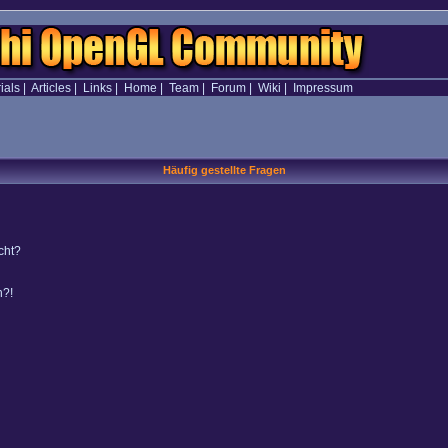
ials
|
Articles
|
Links
|
Home
|
Team
|
Forum
|
Wiki
|
Impressum
Häufig gestellte Fragen
cht?
n?!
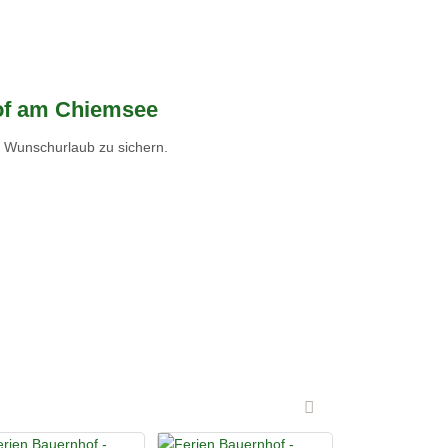
hof am Chiemsee
n Wunschurlaub zu sichern.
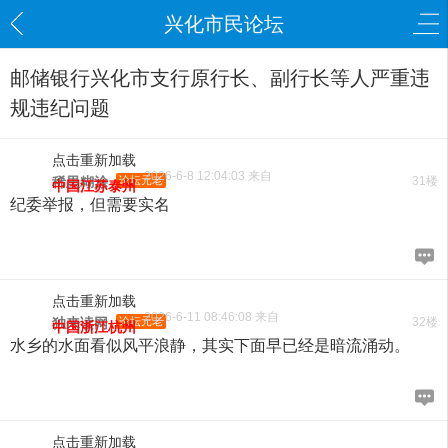
兴化市民论坛
邮储银行兴化市支行原行长、副行长等人严重违
规违纪问题
点击重新加载
2026-6-8 12:04:03 来自
稀里糊涂
论坛元老
31楼
中国江苏泰州
纪委举报，但需要实名
点击重新加载
2026-6-11 08:46:08 来自
独来读网
论坛元老
32楼
中国浙江杭州
水乡的水面看似风平浪静，其实下面早已经是暗流涌动。
点击重新加载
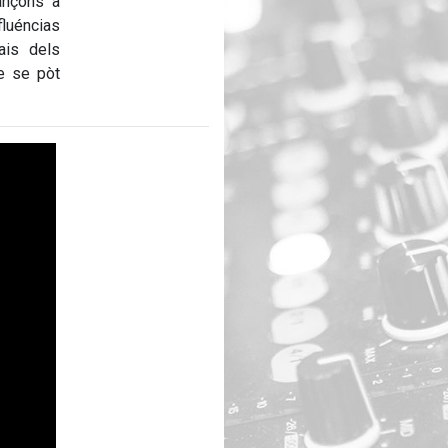
ançons a
luéncias
ais dels
e se pòt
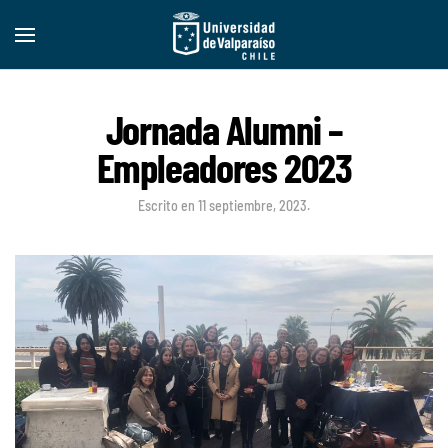
Jornada Alumni –
Empleadores 2023
Escrito en
11 septiembre, 2023
.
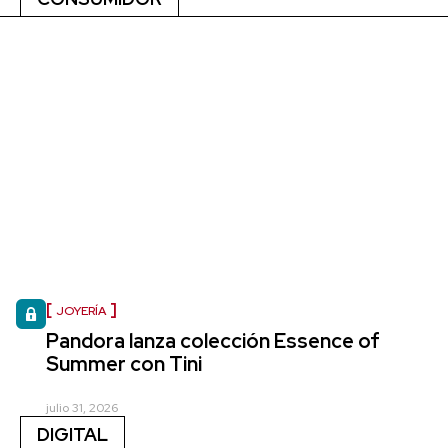
JOYERÍA
Pandora lanza colección Essence of
Summer con Tini
julio 31, 2026
DIGITAL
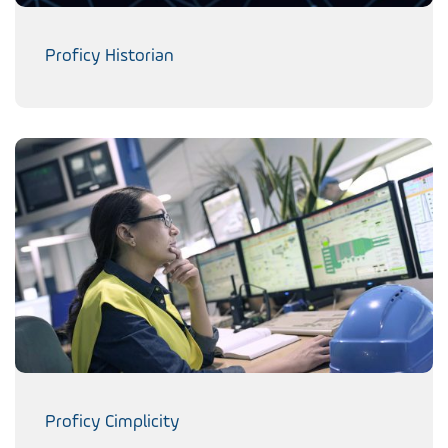
Proficy Historian
Proficy Cimplicity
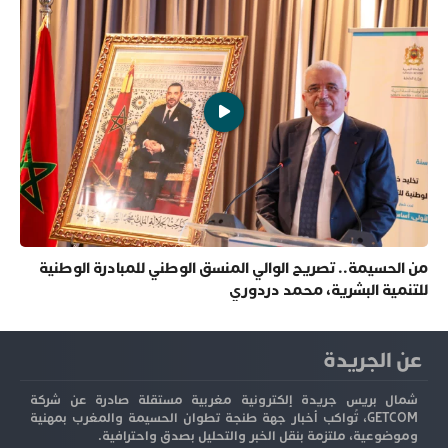
من الحسيمة.. تصريح الوالي المنسق الوطني للمبادرة الوطنية
للتنمية البشرية، محمد دردوري
عن الجريدة
شمال بريس جريدة إلكترونية مغربية مستقلة صادرة عن شركة
GETCOM، تُواكب أخبار جهة طنجة تطوان الحسيمة والمغرب بمهنية
وموضوعية، ملتزمة بنقل الخبر والتحليل بصدق واحترافية.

——————

— Brief —
Show each line of the material above that contains the string "Proficy", treating uppercase and lowercase letters as distinct.

— Your solution —
Proficy Historian
Proficy Cimplicity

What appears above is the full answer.